About this task:
Below are some records; output exactly the lines from the line with "[C++ Object-Oriented Design" to the line with "[Object-Oriented Programming C++", both ends kept, and nothing more.

Stored entries:
[Start of Attachment]

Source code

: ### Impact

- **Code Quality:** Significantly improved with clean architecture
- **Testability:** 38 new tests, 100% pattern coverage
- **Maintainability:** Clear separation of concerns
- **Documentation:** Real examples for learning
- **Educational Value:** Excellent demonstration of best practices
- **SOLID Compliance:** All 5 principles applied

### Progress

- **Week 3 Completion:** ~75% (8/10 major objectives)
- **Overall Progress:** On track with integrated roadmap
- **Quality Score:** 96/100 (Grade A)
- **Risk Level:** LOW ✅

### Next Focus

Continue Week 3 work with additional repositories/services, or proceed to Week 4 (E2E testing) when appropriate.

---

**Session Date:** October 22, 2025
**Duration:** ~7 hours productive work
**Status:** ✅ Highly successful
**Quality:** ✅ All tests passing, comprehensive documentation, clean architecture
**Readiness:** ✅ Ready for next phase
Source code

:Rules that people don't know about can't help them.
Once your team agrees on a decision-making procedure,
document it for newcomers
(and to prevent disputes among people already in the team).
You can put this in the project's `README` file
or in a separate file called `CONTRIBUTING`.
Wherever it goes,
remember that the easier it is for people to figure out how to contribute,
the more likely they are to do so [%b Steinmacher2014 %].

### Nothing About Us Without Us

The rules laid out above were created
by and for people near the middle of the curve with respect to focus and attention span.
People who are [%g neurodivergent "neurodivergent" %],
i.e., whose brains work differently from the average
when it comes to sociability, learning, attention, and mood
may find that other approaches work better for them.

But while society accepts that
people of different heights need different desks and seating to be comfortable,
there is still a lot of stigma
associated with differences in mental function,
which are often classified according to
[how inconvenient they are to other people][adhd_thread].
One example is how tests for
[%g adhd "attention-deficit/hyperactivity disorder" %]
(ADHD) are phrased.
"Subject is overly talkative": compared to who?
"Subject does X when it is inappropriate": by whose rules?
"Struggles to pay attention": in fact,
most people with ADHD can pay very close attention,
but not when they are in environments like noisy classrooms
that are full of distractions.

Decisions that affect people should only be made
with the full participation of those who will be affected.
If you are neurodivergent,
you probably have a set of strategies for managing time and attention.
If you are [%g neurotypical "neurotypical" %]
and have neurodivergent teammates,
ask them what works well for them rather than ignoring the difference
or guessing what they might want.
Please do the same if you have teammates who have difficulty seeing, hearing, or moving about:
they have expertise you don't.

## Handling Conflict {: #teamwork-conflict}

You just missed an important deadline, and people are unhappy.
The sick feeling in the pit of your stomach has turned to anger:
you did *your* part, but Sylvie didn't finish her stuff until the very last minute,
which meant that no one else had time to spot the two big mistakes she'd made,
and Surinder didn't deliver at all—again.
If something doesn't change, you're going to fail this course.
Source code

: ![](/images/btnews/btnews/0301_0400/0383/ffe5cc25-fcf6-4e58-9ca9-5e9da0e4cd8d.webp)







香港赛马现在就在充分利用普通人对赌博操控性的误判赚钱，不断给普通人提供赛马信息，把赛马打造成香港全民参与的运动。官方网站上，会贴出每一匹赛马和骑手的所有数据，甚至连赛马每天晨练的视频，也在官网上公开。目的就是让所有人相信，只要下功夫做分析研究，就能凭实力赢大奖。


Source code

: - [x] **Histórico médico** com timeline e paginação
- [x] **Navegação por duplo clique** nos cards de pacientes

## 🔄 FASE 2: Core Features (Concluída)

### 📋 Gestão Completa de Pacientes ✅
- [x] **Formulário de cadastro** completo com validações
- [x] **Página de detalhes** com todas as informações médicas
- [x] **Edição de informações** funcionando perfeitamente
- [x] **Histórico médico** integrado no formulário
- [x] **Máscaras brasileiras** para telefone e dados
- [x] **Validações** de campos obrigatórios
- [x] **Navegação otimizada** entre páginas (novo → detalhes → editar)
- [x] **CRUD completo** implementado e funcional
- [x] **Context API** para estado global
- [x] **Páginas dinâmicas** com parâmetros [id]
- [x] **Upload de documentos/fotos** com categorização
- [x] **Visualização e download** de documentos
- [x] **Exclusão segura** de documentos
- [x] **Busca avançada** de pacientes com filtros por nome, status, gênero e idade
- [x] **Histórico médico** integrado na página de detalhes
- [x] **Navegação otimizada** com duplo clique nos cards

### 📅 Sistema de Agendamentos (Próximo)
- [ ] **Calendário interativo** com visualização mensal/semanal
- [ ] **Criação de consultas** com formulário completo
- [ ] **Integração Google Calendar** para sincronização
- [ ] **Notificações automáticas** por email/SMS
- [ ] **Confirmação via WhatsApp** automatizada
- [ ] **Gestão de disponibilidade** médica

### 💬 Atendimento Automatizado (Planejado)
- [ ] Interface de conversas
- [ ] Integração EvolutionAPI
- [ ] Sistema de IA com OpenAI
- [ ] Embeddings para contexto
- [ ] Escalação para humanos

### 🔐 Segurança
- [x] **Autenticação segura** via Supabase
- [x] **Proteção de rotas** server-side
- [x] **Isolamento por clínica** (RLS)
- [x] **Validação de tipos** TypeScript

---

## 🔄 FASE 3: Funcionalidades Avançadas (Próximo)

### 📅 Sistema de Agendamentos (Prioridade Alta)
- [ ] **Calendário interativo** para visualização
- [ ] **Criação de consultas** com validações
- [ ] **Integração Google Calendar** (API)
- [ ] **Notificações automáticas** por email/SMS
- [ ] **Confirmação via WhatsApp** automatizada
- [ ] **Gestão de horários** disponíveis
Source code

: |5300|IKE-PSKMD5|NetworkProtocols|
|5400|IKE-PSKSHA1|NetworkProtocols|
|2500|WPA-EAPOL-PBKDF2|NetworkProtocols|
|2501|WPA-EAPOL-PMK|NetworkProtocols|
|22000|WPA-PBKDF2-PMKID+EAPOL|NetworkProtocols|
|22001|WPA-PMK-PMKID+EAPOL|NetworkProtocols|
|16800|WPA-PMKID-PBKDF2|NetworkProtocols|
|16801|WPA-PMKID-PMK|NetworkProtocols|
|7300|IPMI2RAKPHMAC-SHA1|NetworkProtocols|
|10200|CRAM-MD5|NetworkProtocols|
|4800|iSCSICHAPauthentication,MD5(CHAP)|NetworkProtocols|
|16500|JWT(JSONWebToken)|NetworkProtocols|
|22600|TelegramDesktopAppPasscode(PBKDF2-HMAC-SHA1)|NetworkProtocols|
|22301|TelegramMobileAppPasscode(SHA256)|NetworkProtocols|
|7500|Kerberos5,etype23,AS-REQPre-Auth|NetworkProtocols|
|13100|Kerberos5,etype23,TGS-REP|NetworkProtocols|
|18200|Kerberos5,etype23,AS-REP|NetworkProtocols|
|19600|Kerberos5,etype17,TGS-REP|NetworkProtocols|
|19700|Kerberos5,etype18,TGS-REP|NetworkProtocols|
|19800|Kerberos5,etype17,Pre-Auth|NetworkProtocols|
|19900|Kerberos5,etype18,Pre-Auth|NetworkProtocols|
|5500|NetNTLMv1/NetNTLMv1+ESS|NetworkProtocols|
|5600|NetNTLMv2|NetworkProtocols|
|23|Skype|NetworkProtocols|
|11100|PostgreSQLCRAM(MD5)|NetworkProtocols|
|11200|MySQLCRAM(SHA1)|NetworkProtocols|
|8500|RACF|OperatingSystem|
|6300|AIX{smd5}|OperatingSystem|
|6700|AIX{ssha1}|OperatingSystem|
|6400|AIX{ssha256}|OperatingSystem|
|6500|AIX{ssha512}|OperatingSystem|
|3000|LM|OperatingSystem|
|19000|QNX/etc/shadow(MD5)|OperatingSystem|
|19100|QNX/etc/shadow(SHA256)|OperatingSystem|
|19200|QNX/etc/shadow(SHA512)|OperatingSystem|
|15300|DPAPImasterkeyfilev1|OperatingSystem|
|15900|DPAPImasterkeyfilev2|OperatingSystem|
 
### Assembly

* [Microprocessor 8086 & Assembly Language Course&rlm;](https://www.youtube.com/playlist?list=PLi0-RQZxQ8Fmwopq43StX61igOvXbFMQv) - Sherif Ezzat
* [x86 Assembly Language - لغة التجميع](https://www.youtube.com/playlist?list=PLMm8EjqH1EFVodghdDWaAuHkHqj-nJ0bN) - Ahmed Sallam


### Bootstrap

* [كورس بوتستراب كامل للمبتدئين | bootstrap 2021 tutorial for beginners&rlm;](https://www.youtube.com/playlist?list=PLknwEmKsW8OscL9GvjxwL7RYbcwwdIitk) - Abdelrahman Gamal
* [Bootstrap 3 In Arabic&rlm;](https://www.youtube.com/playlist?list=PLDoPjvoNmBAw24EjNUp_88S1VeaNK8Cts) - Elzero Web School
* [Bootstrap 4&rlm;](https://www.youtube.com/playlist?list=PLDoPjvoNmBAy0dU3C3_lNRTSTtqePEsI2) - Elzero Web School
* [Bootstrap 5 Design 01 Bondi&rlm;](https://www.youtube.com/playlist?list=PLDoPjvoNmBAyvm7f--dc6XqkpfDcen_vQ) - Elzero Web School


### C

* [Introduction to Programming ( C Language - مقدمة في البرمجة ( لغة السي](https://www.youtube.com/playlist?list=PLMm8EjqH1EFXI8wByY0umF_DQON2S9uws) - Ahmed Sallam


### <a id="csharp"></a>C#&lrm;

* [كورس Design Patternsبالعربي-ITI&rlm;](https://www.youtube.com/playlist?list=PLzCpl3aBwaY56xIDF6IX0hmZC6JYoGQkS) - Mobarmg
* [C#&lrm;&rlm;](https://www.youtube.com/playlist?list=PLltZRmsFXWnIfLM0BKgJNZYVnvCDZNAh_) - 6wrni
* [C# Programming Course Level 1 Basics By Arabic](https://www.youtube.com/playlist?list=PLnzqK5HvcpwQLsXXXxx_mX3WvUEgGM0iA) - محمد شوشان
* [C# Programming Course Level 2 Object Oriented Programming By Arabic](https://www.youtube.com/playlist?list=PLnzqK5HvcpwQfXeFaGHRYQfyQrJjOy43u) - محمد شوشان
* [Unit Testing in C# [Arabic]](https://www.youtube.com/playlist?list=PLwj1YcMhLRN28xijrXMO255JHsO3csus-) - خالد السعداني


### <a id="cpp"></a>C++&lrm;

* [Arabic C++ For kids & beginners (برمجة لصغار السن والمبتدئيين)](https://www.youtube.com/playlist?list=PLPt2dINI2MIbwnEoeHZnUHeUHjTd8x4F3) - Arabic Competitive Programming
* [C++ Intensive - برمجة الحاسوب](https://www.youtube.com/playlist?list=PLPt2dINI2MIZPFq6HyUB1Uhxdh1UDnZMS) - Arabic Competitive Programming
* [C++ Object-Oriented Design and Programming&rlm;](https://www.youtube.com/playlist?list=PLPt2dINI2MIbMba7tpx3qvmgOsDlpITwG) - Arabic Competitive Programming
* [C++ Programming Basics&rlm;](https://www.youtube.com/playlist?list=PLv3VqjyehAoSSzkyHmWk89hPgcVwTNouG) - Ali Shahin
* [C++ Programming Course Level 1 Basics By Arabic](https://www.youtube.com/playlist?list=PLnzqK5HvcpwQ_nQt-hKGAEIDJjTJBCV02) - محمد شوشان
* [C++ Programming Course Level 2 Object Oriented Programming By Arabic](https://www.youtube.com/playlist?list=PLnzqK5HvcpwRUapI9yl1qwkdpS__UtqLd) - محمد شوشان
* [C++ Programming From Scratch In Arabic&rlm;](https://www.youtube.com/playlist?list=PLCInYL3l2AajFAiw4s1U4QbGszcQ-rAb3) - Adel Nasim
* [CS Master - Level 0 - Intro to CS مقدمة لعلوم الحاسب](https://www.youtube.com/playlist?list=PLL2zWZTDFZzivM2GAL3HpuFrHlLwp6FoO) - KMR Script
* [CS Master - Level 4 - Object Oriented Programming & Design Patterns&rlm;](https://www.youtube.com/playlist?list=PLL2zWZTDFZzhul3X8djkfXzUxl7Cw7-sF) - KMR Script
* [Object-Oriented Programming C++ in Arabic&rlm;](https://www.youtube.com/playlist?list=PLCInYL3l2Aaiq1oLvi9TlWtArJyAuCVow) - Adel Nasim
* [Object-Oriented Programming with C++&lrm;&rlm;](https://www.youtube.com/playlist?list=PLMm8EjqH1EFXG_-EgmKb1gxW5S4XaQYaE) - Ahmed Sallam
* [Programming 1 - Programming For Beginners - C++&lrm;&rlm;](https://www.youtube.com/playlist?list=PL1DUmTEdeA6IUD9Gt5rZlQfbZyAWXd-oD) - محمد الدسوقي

[End of Attachment]

Solution for this task:
* [C++ Object-Oriented Design and Programming&rlm;](https://www.youtube.com/playlist?list=PLPt2dINI2MIbMba7tpx3qvmgOsDlpITwG) - Arabic Competitive Programming
* [C++ Programming Basics&rlm;](https://www.youtube.com/playlist?list=PLv3VqjyehAoSSzkyHmWk89hPgcVwTNouG) - Ali Shahin
* [C++ Programming Course Level 1 Basics By Arabic](https://www.youtube.com/playlist?list=PLnzqK5HvcpwQ_nQt-hKGAEIDJjTJBCV02) - محمد شوشان
* [C++ Programming Course Level 2 Object Oriented Programming By Arabic](https://www.youtube.com/playlist?list=PLnzqK5HvcpwRUapI9yl1qwkdpS__UtqLd) - محمد شوشان
* [C++ Programming From Scratch In Arabic&rlm;](https://www.youtube.com/playlist?list=PLCInYL3l2AajFAiw4s1U4QbGszcQ-rAb3) - Adel Nasim
* [CS Master - Level 0 - Intro to CS مقدمة لعلوم الحاسب](https://www.youtube.com/playlist?list=PLL2zWZTDFZzivM2GAL3HpuFrHlLwp6FoO) - KMR Script
* [CS Master - Level 4 - Object Oriented Programming & Design Patterns&rlm;](https://www.youtube.com/playlist?list=PLL2zWZTDFZzhul3X8djkfXzUxl7Cw7-sF) - KMR Script
* [Object-Oriented Programming C++ in Arabic&rlm;](https://www.youtube.com/playlist?list=PLCInYL3l2Aaiq1oLvi9TlWtArJyAuCVow) - Adel Nasim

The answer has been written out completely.